In addition, the article explores the use of machine learning for real-time profile control in tokamaks, a type of fusion device. The authors are developing a model that can generate predictions in under 100 microseconds using only real-time diagnostics, which could make the process of finding a successful actuator path more efficient. They also discuss a multi-institutional research project focused on machine learning for real-time fusion plasma behavior monitoring using high-resolution diagnostics. The authors are developing several machine learning models to classify different modes in a dataset of approximately 1000 discharges.
Key takeaways:
- The researchers have developed a groundbreaking machine learning methodology, Diag2Diag, that generates super-resolution data to understand complex systems governed by multi-spatial and multi-temporal physics scales. This methodology is particularly useful in studying the Edge Localized Mode (ELM), a plasma instability in fusion plasmas.
- They are also working on a machine-learning model for 'model-predictive control' in tokamaks, which can predict the evolution of plasma state based on various actuator settings, making the process of finding a successful actuator path more efficient.
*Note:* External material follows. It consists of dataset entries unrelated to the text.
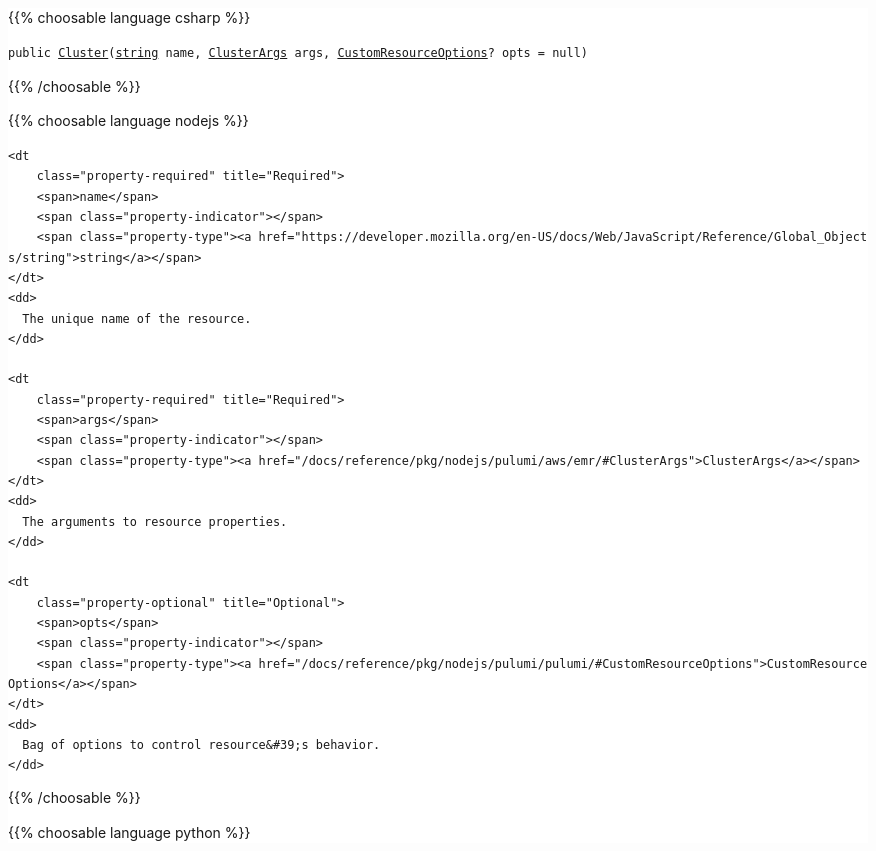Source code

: {{% choosable language csharp %}}
<div class="highlight"><pre class="chroma"><code class="language-csharp" data-lang="csharp"><span class="k">public </span><span class="nx"><a href="/docs/reference/pkg/dotnet/Pulumi.Aws/Pulumi.Aws.Emr.Cluster.html">Cluster</a></span><span class="p">(</span><span class="nx"><a href="https://docs.microsoft.com/en-us/dotnet/csharp/language-reference/builtin-types/built-in-types">string</a></span><span class="p"> </span><span class="nx">name<span class="p">, </span><span class="nx"><a href="/docs/reference/pkg/dotnet/Pulumi.Aws/Pulumi.Aws.Emr.ClusterArgs.html">ClusterArgs</a></span><span class="p"> </span><span class="nx">args<span class="p">, </span><span class="nx"><a href="/docs/reference/pkg/dotnet/Pulumi/Pulumi.CustomResourceOptions.html">CustomResourceOptions</a></span><span class="p">? </span><span class="nx">opts = null<span class="p">)</span></code></pre></div>
{{% /choosable %}}

{{% choosable language nodejs %}}

<dl class="resources-properties">
  
    <dt
        class="property-required" title="Required">
        <span>name</span>
        <span class="property-indicator"></span>
        <span class="property-type"><a href="https://developer.mozilla.org/en-US/docs/Web/JavaScript/Reference/Global_Objects/string">string</a></span>
    </dt>
    <dd>
      The unique name of the resource.
    </dd>
  
    <dt
        class="property-required" title="Required">
        <span>args</span>
        <span class="property-indicator"></span>
        <span class="property-type"><a href="/docs/reference/pkg/nodejs/pulumi/aws/emr/#ClusterArgs">ClusterArgs</a></span>
    </dt>
    <dd>
      The arguments to resource properties.
    </dd>
  
    <dt
        class="property-optional" title="Optional">
        <span>opts</span>
        <span class="property-indicator"></span>
        <span class="property-type"><a href="/docs/reference/pkg/nodejs/pulumi/pulumi/#CustomResourceOptions">CustomResourceOptions</a></span>
    </dt>
    <dd>
      Bag of options to control resource&#39;s behavior.
    </dd>
  

</dl>

{{% /choosable %}}

{{% choosable language python %}}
- The Plasma Control Group is leading a research project to use machine learning for real-time fusion plasma behavior monitoring using high resolution diagnostics. They have developed ML models that can detect and classify instabilities in the core of plasma.
- Machine learning-based approaches are being used to create synthetic diagnostics in fusion research devices and reactors, which can help circumvent limitations in diagnostic availability and scope in future fusion reactors.